The end of the GP waiting room? The basics of the NHS-Babylon collaboration
By Sam Coldicutt, Account Executive
This month sees the rollout of a trial service by the NHS: GP at hand. The service — formed in collaboration with digital health start-up Babylon — seeks to connect patients to doctors using video calls on smart phones, turning the traditional waiting room and appointment set up on its head. Covering those in central London, the service claims that video appointments are available in a matter of hours, not days (as is currently the case in some capacity strained areas of the country). The premise is certainly an exciting one, but is this project a flash in the pan, or the start of a huge shift in the way we and the NHS interact?

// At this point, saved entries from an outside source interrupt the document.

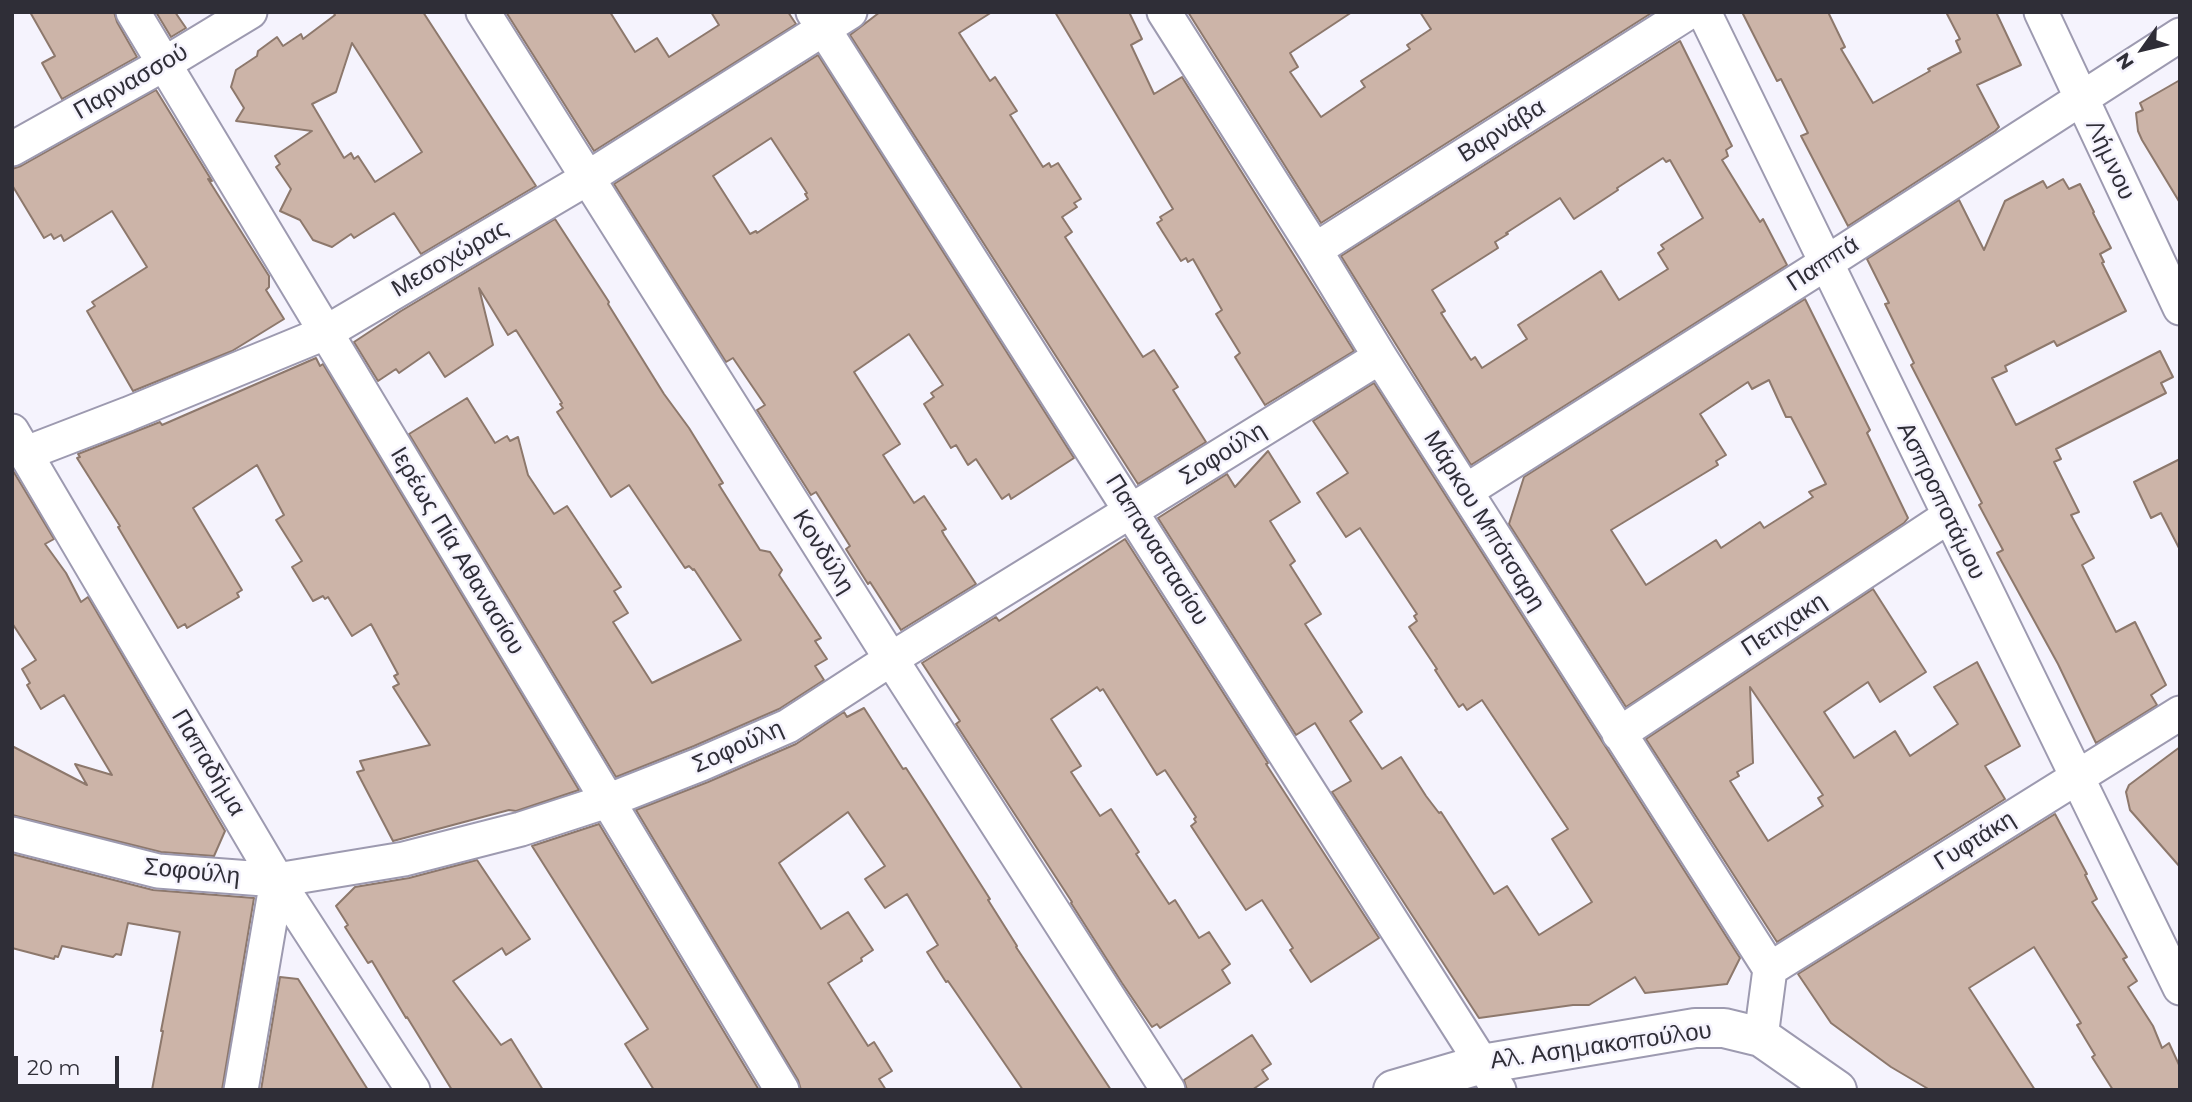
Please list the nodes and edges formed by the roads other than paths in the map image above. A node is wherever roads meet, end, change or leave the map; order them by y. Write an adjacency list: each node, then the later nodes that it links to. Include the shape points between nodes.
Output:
1 (132, 12): 10 (street, Ιερέως Πία Αθανασίου)
2 (250, 12): 10 (street, Παρνασσού)
3 (483, 12): 13 (street, Κονδύλη)
4 (1164, 12): 14 (street, Μάρκου Μπότσαρη)
5 (1689, 12): 14 (street, Βαρνάβα)
6 (1704, 12): 15 (street, Ασπροποτάμου)
7 (2041, 12): 11 (street, Λήμνου)
8 (829, 18): 13 (street, Μεσοχώρας); 21 (street, Παπαναστασίου)
9 (2180, 35): 11 (street, Παππά)
10 (164, 64): 12 (street, Παρνασσού); 17 (street, Ιερέως Πία Αθανασίου)
11 (2081, 99): 15 (street, Παππά); 16 (street, Λήμνου)
12 (12, 149)
13 (586, 179): 17 (street, Μεσοχώρας); 23 (street, Κονδύλη)
14 (1315, 250): 18 (street, Μάρκου Μπότσαρη)
15 (1826, 263): 20 (street, Παππά); 22 (street, Ασπροποτάμου)
16 (2180, 308)
17 (325, 333): 19 (street, Μεσοχώρας, via 128,414); 27 (street, Ιερέως Πία Αθανασίου)
18 (1380, 357): 20 (street, Μάρκου Μπότσαρη); 21 (street, Σοφούλη)
19 (18, 442): 29 (street, Παπαδήμα)
20 (1466, 491): 25 (street, Μάρκου Μπότσαρη)
21 (1132, 511): 23 (street, Σοφούλη); 33 (street, Παπαναστασίου)
22 (1948, 516): 25 (street, Πετιχακη); 26 (street, Ασπροποτάμου)
23 (891, 659): 27 (street, Σοφούλη, via 788,726); 37 (street, Κονδύλη)
24 (2180, 713): 26 (street, Γυφτάκη)
25 (1619, 734): 30 (street, Μάρκου Μπότσαρη)
26 (2076, 778): 30 (street, Γυφτάκη); 31 (street, Ασπροποτάμου)
27 (607, 801): 29 (street, Σοφούλη, via 404,859); 36 (street, Ιερέως Πία Αθανασίου)
28 (12, 834): 29 (street, Σοφούλη, via 158,871)
29 (277, 880): 34 (street); 35 (street, Παπαδήμα)
30 (1770, 970): 32 (street)
31 (2180, 988)
32 (1761, 1037): 33 (street, Αλ. Ασημακοπούλου, via 1724,1028 1695,1028); 39 (street, Αλ. Ασημακοπούλου)
33 (1491, 1077): 38 (street, Αλ. Ασημακοπούλου)
34 (241, 1090)
35 (413, 1090)
36 (782, 1090)
37 (1168, 1090)
38 (1393, 1090)
39 (1837, 1090)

What is it and how does it work?
Babylon is part of a new wave of health start-ups looking to bridge the gap between health providers and the cutting edge tech now at our disposal. PushDoctor, Doctor on Demand and Dr Now are all in this bracket, yet Babylon is the first to receive an official partnership with the NHS, the significance of which should not be understated. But how does GP at hand work? Patients download the app, provide some short information about their symptoms, and are then granted a video call appointment with a nurse or doctor. From this point, the doctor can discuss and consult with the patient before providing an opinion and granting a prescription if required, all within a few hours. When mapped out like this, it is not hard to see the benefits of such a system. In our instant age of Uber-style disruption, health and wellness has thus far been stubbornly set in its ways, wary to innovate; projects like GP at hand show that this could be about to change.

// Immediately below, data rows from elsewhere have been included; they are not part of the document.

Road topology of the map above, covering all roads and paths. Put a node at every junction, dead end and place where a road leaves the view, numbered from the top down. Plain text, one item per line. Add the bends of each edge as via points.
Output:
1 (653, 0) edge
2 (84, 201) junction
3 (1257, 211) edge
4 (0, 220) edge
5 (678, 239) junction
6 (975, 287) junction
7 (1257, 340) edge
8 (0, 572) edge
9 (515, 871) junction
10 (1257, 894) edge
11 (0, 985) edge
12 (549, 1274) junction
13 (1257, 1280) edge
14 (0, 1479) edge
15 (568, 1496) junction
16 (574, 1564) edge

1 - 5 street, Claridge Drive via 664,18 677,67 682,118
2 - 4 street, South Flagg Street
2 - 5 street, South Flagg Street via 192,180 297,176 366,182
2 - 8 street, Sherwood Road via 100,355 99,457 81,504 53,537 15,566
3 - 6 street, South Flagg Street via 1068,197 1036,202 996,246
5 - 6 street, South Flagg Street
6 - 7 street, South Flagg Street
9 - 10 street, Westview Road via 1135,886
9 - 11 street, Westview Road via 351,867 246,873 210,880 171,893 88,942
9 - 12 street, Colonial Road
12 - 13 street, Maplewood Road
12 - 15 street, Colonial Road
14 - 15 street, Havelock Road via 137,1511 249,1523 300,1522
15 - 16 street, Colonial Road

The solution to the GP strain?
On paper, the service looks a game changer for the way we interact with our doctors. However, it is not without its critics. Opponents to the idea, such as the chair of the Royal College of GPs Professor Helen Stokes-Lampard, claim it encourages a ‘two tier system’ where patients are ‘cherry picked’ which could actually ‘increase the pressures on traditional GPs based in the community’. Younger, fitter individuals may well reap huge benefits from a quick system like this, however the older community, who might struggle with digital competence, and suffer from more long term illnesses, may see little benefit from the service in its current form. For the fit and active, easy fixes for minor ailments can be provided — for those with more serious conditions, it is not as simple.
These criticisms are valid, and show that in its current form, the system does not address all of the issues of the GP crisis. However, in a densely populated urban area like London, with its young demographic, GP at hand seems a very good fit to provide some much needed relief on practices.
In short, GP at hand is an exciting development for the NHS, which is traditionally slow on such innovations. Whilst it is true that certain demographics will benefit more than others, for certain areas like London, the logic makes sense. The trial of GP at hand suggests that NHS bosses are now aware that strained resources in our health service mean that digital innovation is no longer just an option, but a necessity.